Il Decreto Legislativo 81/2008 in sintesi

Il “Testo Unico della sicurezza sul lavoro” (D.Lgs. 81/2008) è stato elaborato nel pieno rispetto della filosofia delle direttive comunitarie incentrate sulla programmazione e sulla partecipazione di tutti i soggetti implicati nel lavoro.
Esso è stato oggetto di integrazioni e modifiche significative da parte del D.Lgs. 106/2009, che ha completato l’intervento di “ammodernamento” della disciplina in materia di sicurezza.

La Legge n. 98/2013, di conversione del Decreto Legge n. 69/2013, all’art. 32 introduce delle semplificazioni in merito agli adempimenti formali in materia di igiene e sicurezza del lavoro, con particolare riferimento alle imprese a basso rischio di infortuni e per le imprese in fase di start up.

Il T.U. elenca le misure generali di tutela del sistema di sicurezza aziendale, che viene poi integrato dalle misure di sicurezza previste dallo stesso T.U. per specifici rischi ovvero settori di attività (es. movimentazione manuale di carichi, videoterminali, agenti fisici, biologici e cancerogeni, etc.).

Tra le misure generali di tutela, la valutazione dei rischi costituisce un adempimento di assoluta centralità per garantire l’effettività delle tutele in ogni ambiente di lavoro.
Essa “deve riguardare tutti i rischi per la sicurezza e la salute dei lavoratori, ivi compresi quelli riguardanti gruppi di lavoratori esposti a rischi particolari”, tra cui quelli collegati allo stress lavoro-correlato, alle lavoratrici in stato di gravidanza, nonché quelli connessi alle differenze di genere, all’età, alla provenienza da altri Paesi.

Gli esiti della valutazione dei rischi devono essere formalizzati nel documento di valutazione dei rischi (DVR).
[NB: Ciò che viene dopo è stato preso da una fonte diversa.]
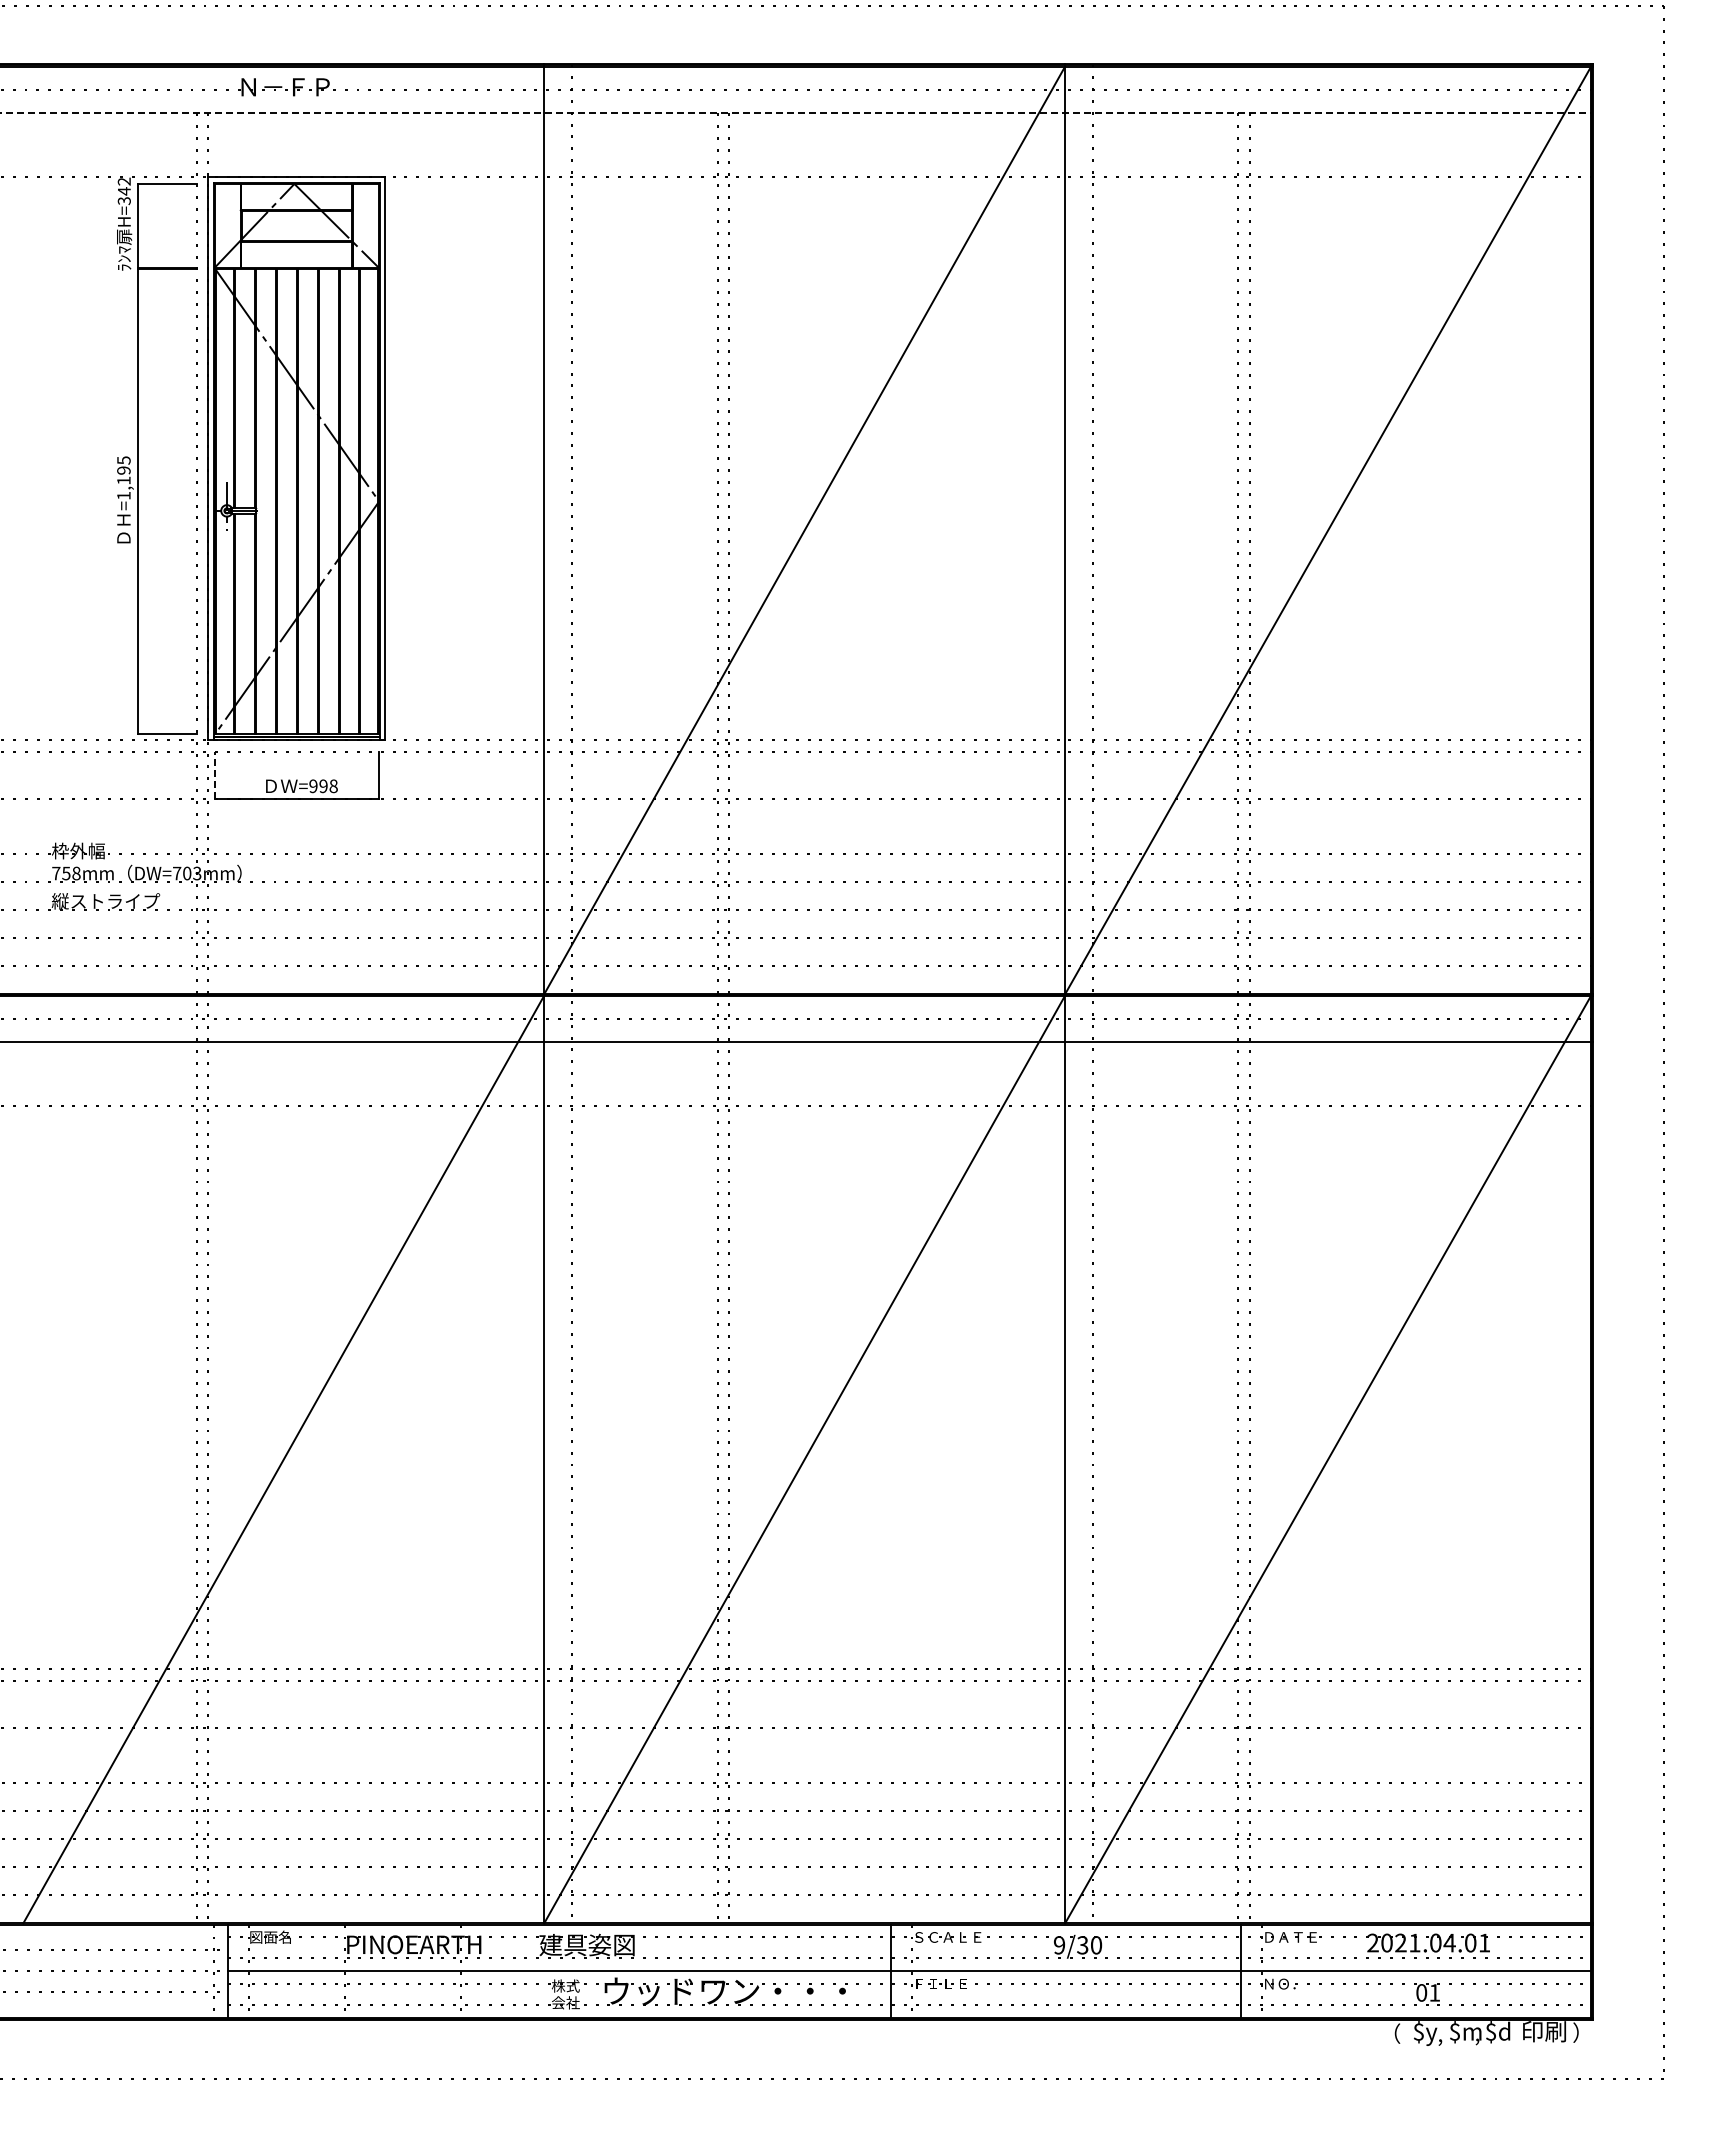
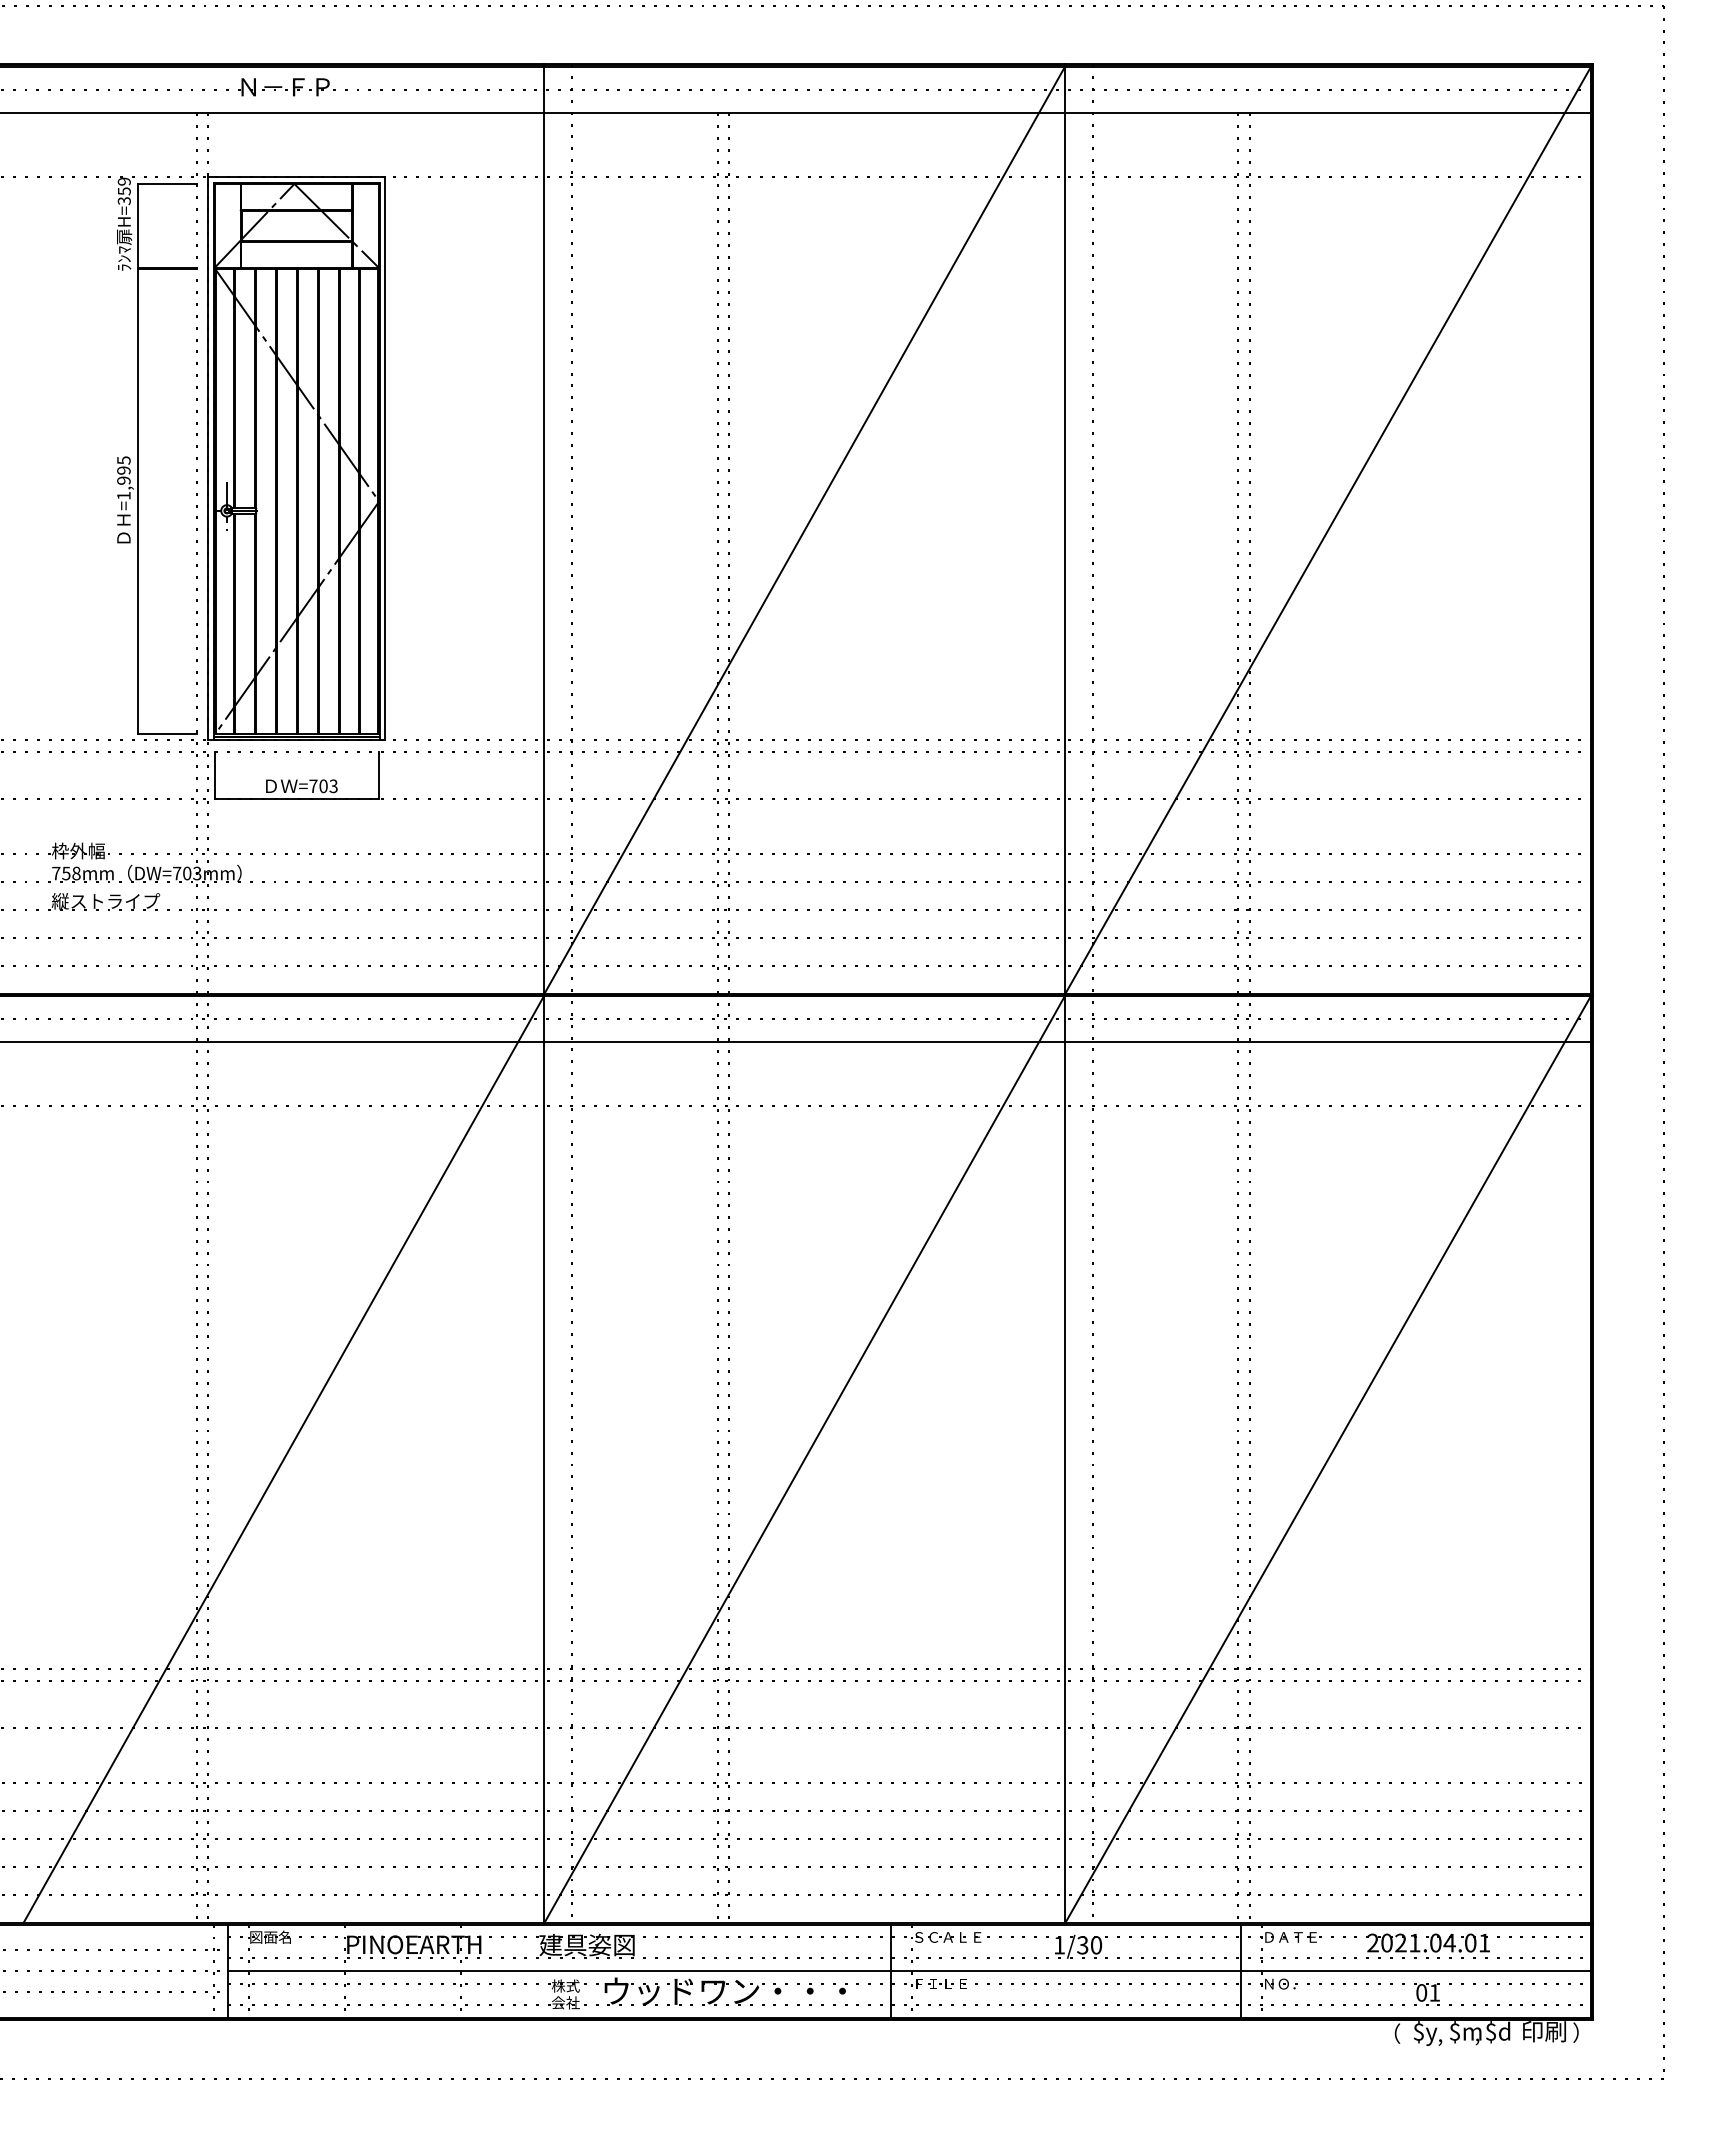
line at (796, 113): dashed -> solid
text at (124, 186): H=342 -> H=359
text at (123, 480): =1,195 -> =1,995
line at (215, 774): dashed -> solid
text at (323, 786): =998 -> =703
text at (1059, 1945): 9/30 -> 1/30
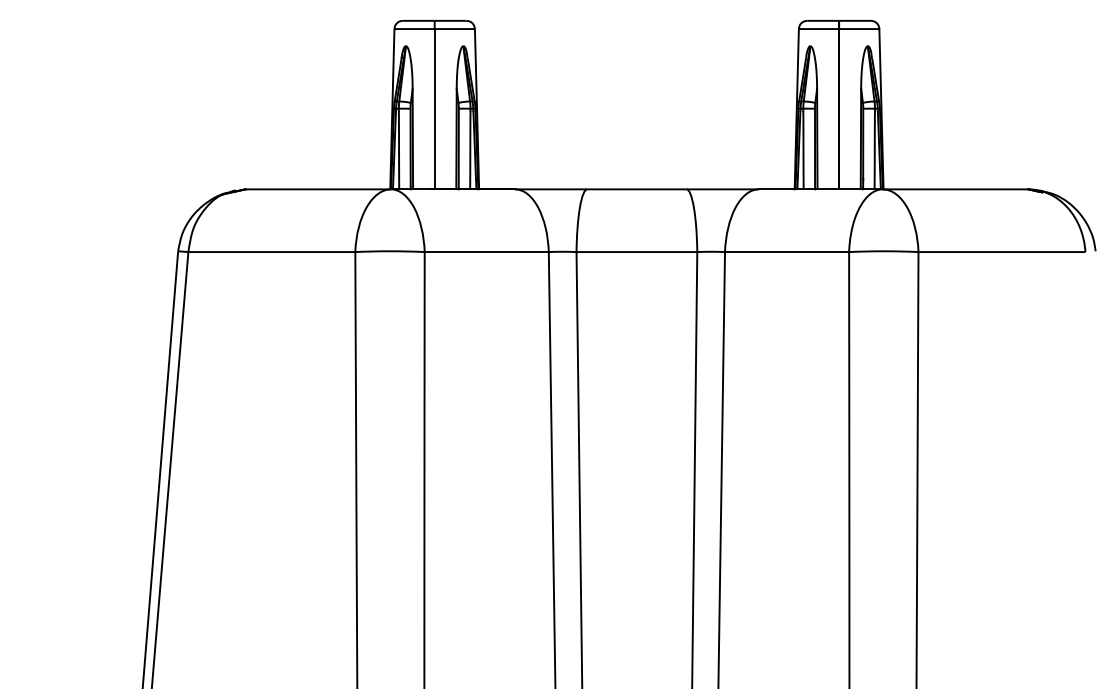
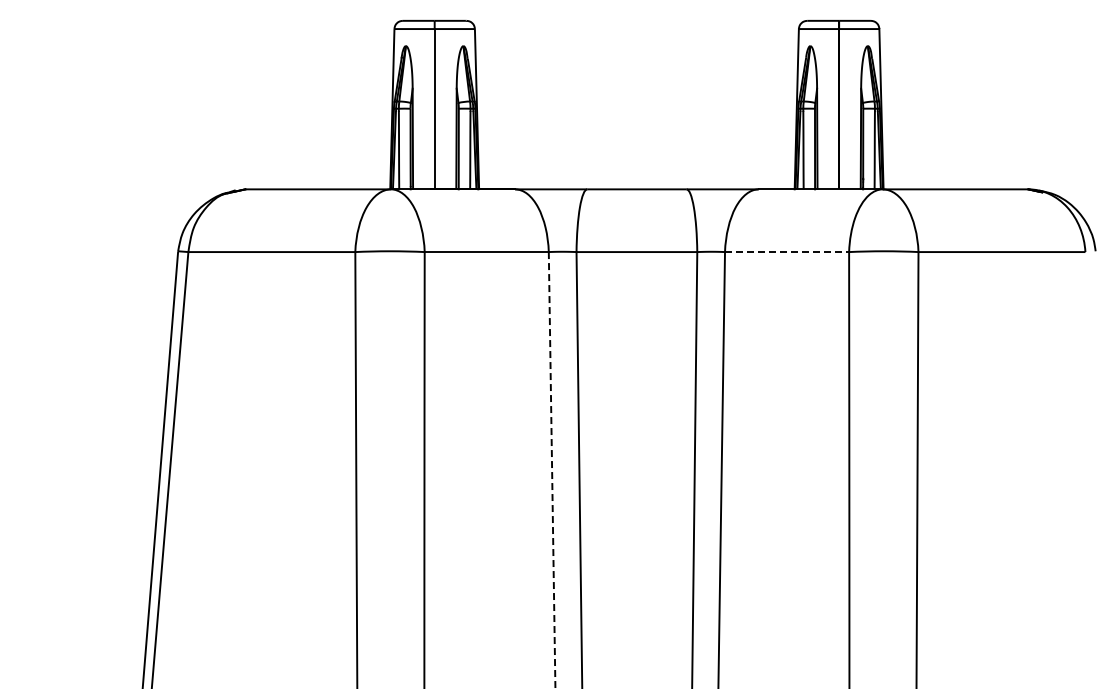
line at (787, 252): solid -> dashed
line at (552, 470): solid -> dashed
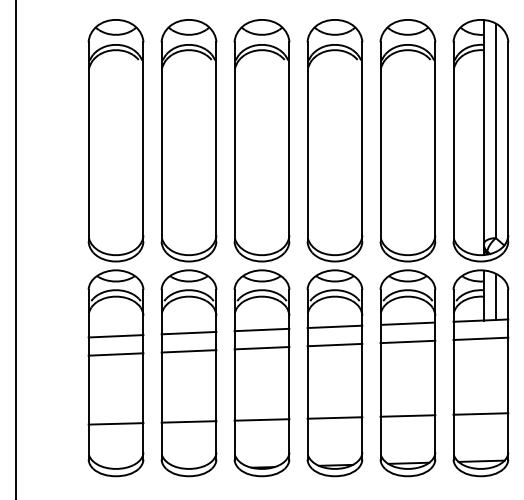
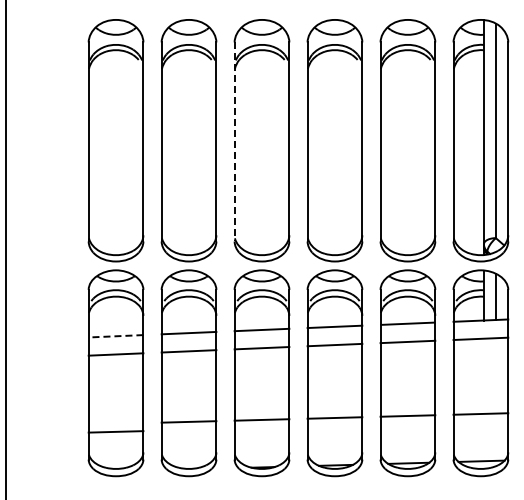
line at (234, 141): solid -> dashed
line at (15, 249) position: (15, 249) -> (5, 249)
line at (115, 336): solid -> dashed
line at (115, 423) position: (115, 423) -> (115, 431)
In tale sede devono essere individuate anche le eventuali mansioni che espongono i lavoratori a rischi specifici.

Tra le suddette misure generali, si evidenziano in particolare i seguenti obblighi:

  • programmazione della prevenzione mirata ad un complesso che integri in modo coerente nella prevenzione le condizioni tecniche produttive dell’azienda nonché l’influenza dei fattori dell’ambiente e dell’organizzazione del lavoro;
  • eliminazione dei rischi e, ove ciò non sia possibile, la loro riduzione al minimo in relazione alle conoscenze acquisite in base al progresso tecnico;
  • utilizzo limitato di agenti chimici, fisici e biologici sui luoghi di lavoro
  • informazione e formazione adeguate per i lavoratori;
  • informazione e formazione adeguate per i dirigenti e preposti;
  • informazione e formazione adeguate per i rappresentanti dei lavoratori per la sicurezza;
  • istruzione ai lavoratori;
  • misure di emergenza da attuare in caso di primo soccorso, di lotta antincendio, di evacuazione dei lavoratori e di pericolo grave e immediato;
  • uso di segnali di avvertimento e di sicurezza.

Non adeguare la propria azienda alle normative vigenti in materia di sicurezza può significare per un imprenditore una spesa considerevole.

Infatti, se dai controlli fatti dagli enti competenti (Asl, ispettorato del lavoro) emergono delle carenze in materia, le sanzioni vanno da una multa in denaro fino, nei casi più gravi, all’arresto e alla detenzione.

La L. 99/2013 ha rivalutato le sanzioni e le ammende previste per le contravvenzioni della normativa in materia di igiene, salute e sicurezza sul lavoro. Con la Nota ministeriale n. 12059 del 2 luglio 2013 è stato chiarito che l’incremento è escluso per le sanzioni antecedenti il 2 luglio 2013, mentre la Circolare ministeriale n. 35/2013 ha definito le modalità di applicazione della rivalutazione e la destinazione delle relative somme derivanti dai nuovi incassi.